Journal Psychoneuroendocrinology

Specialties Endocrinology
Neurology
Psychiatry

Date 2022 Oct 27

PMID 36302295

Authors

Natalia Bobba-Alves

Robert-Paul Juster

Martin Picard

Affiliations

Soon will be listed here.

Abstract

Chronic psychosocial stress increases disease risk and mortality, but the underlying mechanisms remain largely unclear. Here we outline an energy-based model for the transduction of chronic stress into disease over time. The energetic model of allostatic load (EMAL) emphasizes the energetic cost of allostasis and allostatic load, where the "load" is the additional energetic burden required to support allostasis and stress-induced energy needs.

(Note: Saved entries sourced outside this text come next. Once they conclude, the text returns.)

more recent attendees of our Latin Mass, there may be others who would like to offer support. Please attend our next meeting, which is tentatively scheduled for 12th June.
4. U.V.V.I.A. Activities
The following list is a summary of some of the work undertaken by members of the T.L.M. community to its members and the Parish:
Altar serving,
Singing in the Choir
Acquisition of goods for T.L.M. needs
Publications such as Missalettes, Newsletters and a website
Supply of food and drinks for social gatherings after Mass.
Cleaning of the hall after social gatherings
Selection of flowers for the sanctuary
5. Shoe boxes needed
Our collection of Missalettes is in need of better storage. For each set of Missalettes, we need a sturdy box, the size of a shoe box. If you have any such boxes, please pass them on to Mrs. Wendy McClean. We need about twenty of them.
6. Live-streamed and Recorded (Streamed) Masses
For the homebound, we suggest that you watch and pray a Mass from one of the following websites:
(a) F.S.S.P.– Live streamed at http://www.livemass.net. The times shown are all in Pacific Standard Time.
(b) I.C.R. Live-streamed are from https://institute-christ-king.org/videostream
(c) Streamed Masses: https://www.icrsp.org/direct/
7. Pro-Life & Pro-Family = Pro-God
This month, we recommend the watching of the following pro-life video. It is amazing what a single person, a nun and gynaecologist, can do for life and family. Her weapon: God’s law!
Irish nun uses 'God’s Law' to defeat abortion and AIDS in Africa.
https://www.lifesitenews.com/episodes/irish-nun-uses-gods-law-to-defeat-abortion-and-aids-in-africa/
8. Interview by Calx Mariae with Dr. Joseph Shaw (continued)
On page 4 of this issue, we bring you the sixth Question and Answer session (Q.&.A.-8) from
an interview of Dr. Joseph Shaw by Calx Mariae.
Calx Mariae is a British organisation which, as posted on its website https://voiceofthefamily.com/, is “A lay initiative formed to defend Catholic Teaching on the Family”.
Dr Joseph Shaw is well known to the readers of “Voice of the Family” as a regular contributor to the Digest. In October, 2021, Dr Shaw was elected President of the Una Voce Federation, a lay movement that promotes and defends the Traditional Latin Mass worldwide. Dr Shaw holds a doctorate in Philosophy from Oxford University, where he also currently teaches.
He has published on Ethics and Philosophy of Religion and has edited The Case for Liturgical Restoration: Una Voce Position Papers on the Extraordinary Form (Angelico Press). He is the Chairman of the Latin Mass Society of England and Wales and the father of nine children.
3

Living organisms have a limited capacity to consume energy. Overconsumption of energy by allostatic brain-body processes leads to hypermetabolism, defined as excess energy expenditure above the organism's optimum. In turn, hypermetabolism accelerates physiological decline in cells, laboratory animals, and humans, and may drive biological aging. Therefore, we propose that the transition from adaptive allostasis to maladaptive allostatic states, allostatic load, and allostatic overload arises when the added energetic cost of stress competes with longevity-promoting growth, maintenance, and repair. Mechanistically, the energetic restriction of growth, maintenance and repair processes leads to the progressive wear-and-tear of molecular and organ systems. The proposed model makes testable predictions around the physiological, cellular, and sub-cellular energetic mechanisms that transduce chronic stress into disease risk and mortality. We also highlight new avenues to quantify allostatic load and its link to health across the lifespan, via the integration of systemic and cellular energy expenditure measurements together with classic allostatic load biomarkers.

Citing Articles

Mitochondrial and Stress-Related Psychobiological Regulation of FGF21 in Humans.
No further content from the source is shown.